Nazira Haji Zada aus Fort Worth im Bundesstaat Texas ist die erste Person, gegen die ein Verfahren vor dem sogenannten Alien Terrorist Removal Court eingeleitet wurde. Sie war bereits Anfang der Woche festgenommen worden. Für Donnerstag ist eine erste Anhörung vor dem Gericht in Washington, D.C., angesetzt, bei der die Regierung ihre Abschiebung durchsetzen will.
„Die Vorwürfe in diesem Fall zeigen, wie die Matriarchin einer IS-sympathisierenden Familie an der Planung eines Massenangriffs auf amerikanische Wähler am Wahltag beteiligt war“, erklärte der kommissarische US-Justizminister Todd Blanche. „Der Antrag des Justizministeriums vor diesem Gericht macht deutlich, dass Terroristen in den Vereinigten Staaten von Amerika keinen Platz haben.“
Laut einem FBI-Vermerk vom 15. Juli habe die Behörde „Informationen entwickelt“, dass Haji Zada den IS unterstütze und ihre Kinder dazu gebracht habe, der Terrorgruppe die Treue zu schwören.

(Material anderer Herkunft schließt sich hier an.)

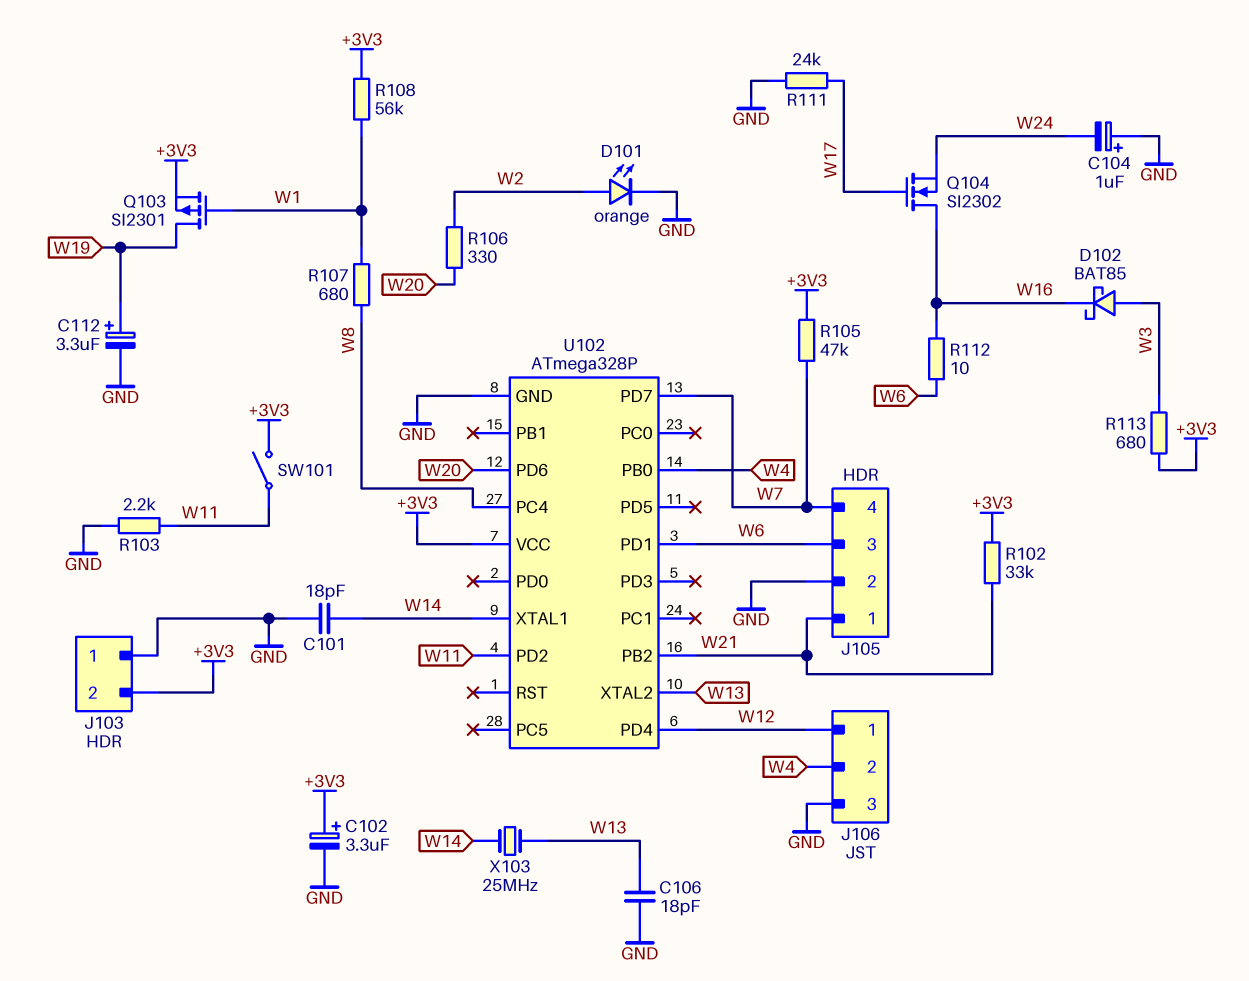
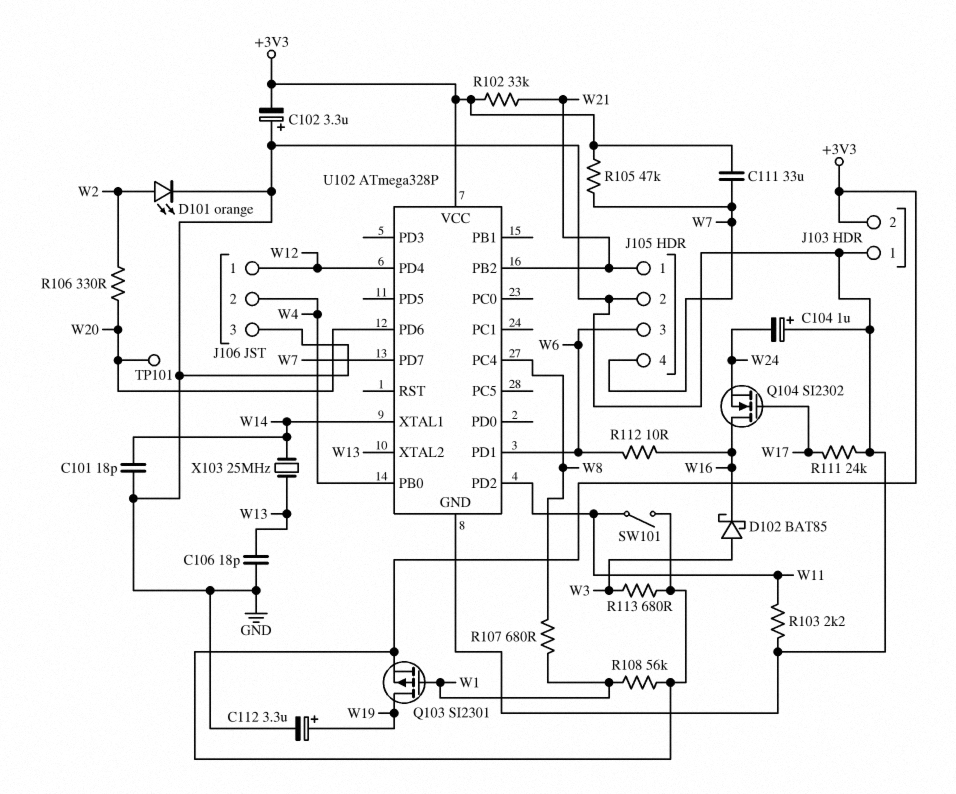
C102: 3.3uF (plus +3V3, minus GND) -> 3.3uF (plus GND, minus +3V3)
C111: none -> 33uF (+3V3, W7)
TP101: none -> test point (W20)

Sie habe einen von Familienmitgliedern geplanten IS-Anschlag in den USA „unterstützt“. In den Gerichtsakten wird sie als Mutter und Schwiegermutter zweier afghanischer Männer geführt, die in Oklahoma im Zusammenhang mit einem vereitelten Terroranschlag am Wahltag 2024 verurteilt wurden.
Ihr Sohn Abdullah Haji Zada wurde im November zu 15 Jahren Haft verurteilt und erklärte sich bereit, nach seiner Entlassung abgeschoben zu werden. Der Schwiegersohn Nasir Ahmad Tawhedi, der zuvor als Sicherheitskraft für eine US-Militäreinrichtung in Afghanistan gearbeitet hatte, bekannte sich der Verschwörung und des versuchten materiellen Supports für den IS schuldig. Laut Anklage versuchte er, seine Anschlagspläne voranzutreiben, indem er AK-47-Sturmgewehre bestellte, das Vermögen der Familie auflöste und Einwegflugtickets für seine Frau und sein Kind nach Afghanistan kaufte.
Der Alien Terrorist Removal Court wurde 1996 vom US-Kongress geschaffen, aber bis zu diesem Monat nie mit einem Fall befasst. Das Gericht verhandelt Anträge der Regierung auf Abschiebung von Nicht-Staatsbürgern, die nach Bundesrecht als „alien terrorists“ gelten, wenn die Beweise für die Abschiebung auch als geheim eingestufte Informationen enthalten. „Der Kongress hat das Alien Terrorist Removal Court vor drei Jahrzehnten geschaffen, um alien terrorists aus den Vereinigten Staaten zu entfernen, die nie hier hätten sein dürfen“, sagte Justizminister Blanche.
Das Gericht besteht aus fünf Bundesrichtern aus verschiedenen Bezirken des Landes, die vom Präsidenten des Obersten Gerichtshofs ernannt werden. Vorläufig finden alle Verfahren im E. Barrett Prettyman U.S. Courthouse in Washington statt. Der Fall wirft rechtliche und sicherheitspolitische Fragen auf; Kritiker könnten die Nutzung eines jahrzehntelang ungenutzten Sondergerichts als Hinweis auf eine Verschärfung der Einwanderungspolitik werten. Die Regierung Trump argumentiert, dass das Instrument notwendig sei, um Gefahren für die nationale Sicherheit abzuwehren. Die Anhörung am Donnerstag gilt als richtungsweisend für die künftige Anwendung dieses Gerichts.